TASK REQUIREMENTS: Copy the lines below with every "Read more" changed to "Continue reading" and nothing else altered, and leave the pictures out of your answer.

GIVEN INFORMATION:
◆ ◆ ◆ ◆

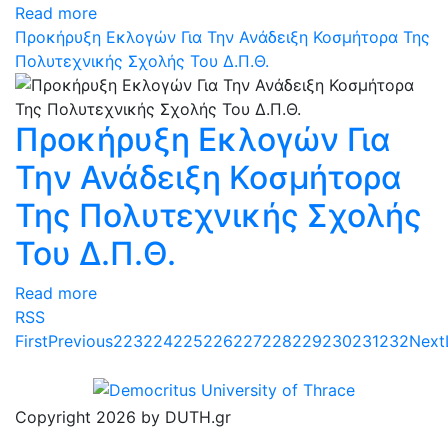
Read more
Προκήρυξη Εκλογών Για Την Ανάδειξη Κοσμήτορα Της
Πολυτεχνικής Σχολής Του Δ.Π.Θ.
Προκήρυξη Εκλογών Για
Την Ανάδειξη Κοσμήτορα
Της Πολυτεχνικής Σχολής
Του Δ.Π.Θ.
Read more
RSS
First
Previous
223
224
225
226
227
228
229
230
231
232
Next
Copyright 2026 by DUTH.gr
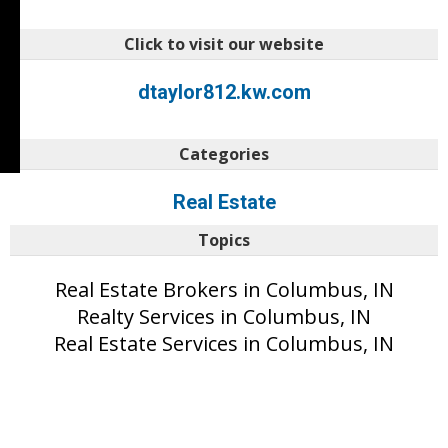
Click to visit our website
dtaylor812.kw.com
Categories
Real Estate
Topics
Real Estate Brokers in Columbus, IN
Realty Services in Columbus, IN
Real Estate Services in Columbus, IN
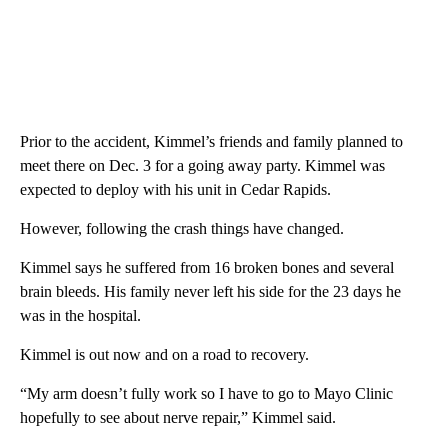
Prior to the accident, Kimmel’s friends and family planned to
meet there on Dec. 3 for a going away party. Kimmel was
expected to deploy with his unit in Cedar Rapids.
However, following the crash things have changed.
Kimmel says he suffered from 16 broken bones and several
brain bleeds. His family never left his side for the 23 days he
was in the hospital.
Kimmel is out now and on a road to recovery.
“My arm doesn’t fully work so I have to go to Mayo Clinic
hopefully to see about nerve repair,” Kimmel said.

◆ ◆ ◆ ◆

RESULT OF THIS TASK:
Continue reading
Προκήρυξη Εκλογών Για Την Ανάδειξη Κοσμήτορα Της
Πολυτεχνικής Σχολής Του Δ.Π.Θ.
Προκήρυξη Εκλογών Για
Την Ανάδειξη Κοσμήτορα
Της Πολυτεχνικής Σχολής
Του Δ.Π.Θ.
Continue reading
RSS
First
Previous
223
224
225
226
227
228
229
230
231
232
Next
Copyright 2026 by DUTH.gr
Click to visit our website
dtaylor812.kw.com
Categories
Real Estate
Topics
Real Estate Brokers in Columbus, IN
Realty Services in Columbus, IN
Real Estate Services in Columbus, IN
Prior to the accident, Kimmel’s friends and family planned to
meet there on Dec. 3 for a going away party. Kimmel was
expected to deploy with his unit in Cedar Rapids.
However, following the crash things have changed.
Kimmel says he suffered from 16 broken bones and several
brain bleeds. His family never left his side for the 23 days he
was in the hospital.
Kimmel is out now and on a road to recovery.
“My arm doesn’t fully work so I have to go to Mayo Clinic
hopefully to see about nerve repair,” Kimmel said.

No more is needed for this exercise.